=== DOCUMENT TEXT ===
Lattice-Learning-1

Chapter 1 Lattice

1.1 Basic Notions on Lattices

Definition 1.1.1. Let $\{\underline{b}_{1},…,\underline{b}_{n}\}$ be a linearly independent set of (row) vectors in $R^{m}(m\geq n)$. The lattice generated by $\{\underline{b}_{1},…,\underline{b}_{n}\}$ is the set

$L=\{\sum^{n}_{i=1}l_{i}\underline{b}_{i}:l_{i}\in Z\}$

of integer linear combinations of the $\underline{b}_{i}$. The vectors $\{\underline{b}_{1},…,\underline{b}_{n}\}$ are called a lattice basis. The lattice rank is n and the lattice dimension is m. If n = m then L is said to be a full rank lattice.

Lemma 1.1.2. Two $a\times b$ matrices B and B’ generate the same lattice L if and only if B and B’ are related by a unimodular matrix, i.e., $B’=UB$ where U is an $n\times n$ matrix with integer entries and determinant ±1.

Definition 1.1.3. Let L be a lattice in $R^{m}$ of rank n with basis matrix B. The Gram matrix of B is $BB^{T}$. This is an $n\times n$ matrix whose (i, j)th entry is $<\underline{b}_{i},\underline{b}_{j}>$.

Lemma 1.1.4. Let L be a lattice in $R^{m}$ of rank n with basis matrix B. Then $det(L)=\sqrt{det(BB^{T})}$

Definition 1.1.5. Let $L\subset R^{m}$ be a lattice of rank n. The successive minima of L are $\lambda_{1},…,\lambda_{n}\in R$ such that, for $1\leq i\leq n,\lambda_{i}$ is minimal such that there exist i linearly independent vectors $\underline{v}_{1},…,\underline{v}_{i}\in L$ with $\left|\underline{v}_{j}\right|\leq \lambda_{i}$ for $1\leq j\leq i$.It follows that $0<\lambda_{1}<\lambda_{2}<…<\lambda_{n}$. Sometimes there exists a basis consisting of vectors whose lengths are equal to the successive minima, but not always.

=== LIST OF TASKS ===
**a.** In the lattice notes, what is a lattice called when its rank n equals its dimension m?
**b.** Pick up the lattice notes after their last sentence and keep writing in the same style.
The material placed after this text isn't needed for any of this work.

=== DATA ===
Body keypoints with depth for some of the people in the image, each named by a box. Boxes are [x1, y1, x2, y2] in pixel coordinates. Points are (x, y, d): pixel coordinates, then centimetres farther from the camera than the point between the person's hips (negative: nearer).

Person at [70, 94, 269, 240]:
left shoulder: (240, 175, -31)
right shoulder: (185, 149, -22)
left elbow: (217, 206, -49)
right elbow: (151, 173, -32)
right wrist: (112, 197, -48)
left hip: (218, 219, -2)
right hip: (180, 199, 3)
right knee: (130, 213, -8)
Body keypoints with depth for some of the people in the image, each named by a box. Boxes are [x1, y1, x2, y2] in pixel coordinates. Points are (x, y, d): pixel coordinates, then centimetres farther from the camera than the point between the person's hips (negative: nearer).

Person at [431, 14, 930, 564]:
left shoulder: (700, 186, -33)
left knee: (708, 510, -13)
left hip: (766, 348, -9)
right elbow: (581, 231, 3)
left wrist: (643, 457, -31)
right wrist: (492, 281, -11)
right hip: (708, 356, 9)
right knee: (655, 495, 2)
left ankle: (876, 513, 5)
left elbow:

---

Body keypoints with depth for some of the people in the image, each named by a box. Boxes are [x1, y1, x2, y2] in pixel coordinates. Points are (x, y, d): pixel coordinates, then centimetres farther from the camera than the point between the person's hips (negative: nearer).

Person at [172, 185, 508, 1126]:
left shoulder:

=== ANSWERS TO EACH TASK ===
**a.** A full rank lattice.

**b.**
1.2 The Hermite and Minkowski Bounds

Theorem 1.2.1. (Minkowski) Let L be a lattice of rank n in $R^{n}$ with successive minima $\lambda_{1},…,\lambda_{n}$ for the Euclidean norm. Then

$(\prod^{n}_{i=1}\lambda_{i})^{\frac{1}{n}}<\sqrt{n}det(L)^{\frac{1}{n}}$

1.3 Computational Problems in Lattices

Definition 1.3.1. Let L be a lattice in $Z^{m}$

The shortest vector problem (SVP) is the computational problem: given a basis matrix B for L, compute a non-zero vector $\underline{v}\in L$ such that $\left|\underline{v}\right|$ is minimal (i.e., $\left|\underline{v}\right|=\lambda_{1}$).
The closest vector problem (CVP) is the computational problem: given a basis matrix B for L and a vector $\underline{\omega}\in Q^{m}$ (one can work with high-precision approximations in $R^{m}$, but this is essentially still working in $Q^{m}$), compute $\underline{v}\in L$ such that $\left|\underline{\omega}-\underline{v}\right|$ is minimal.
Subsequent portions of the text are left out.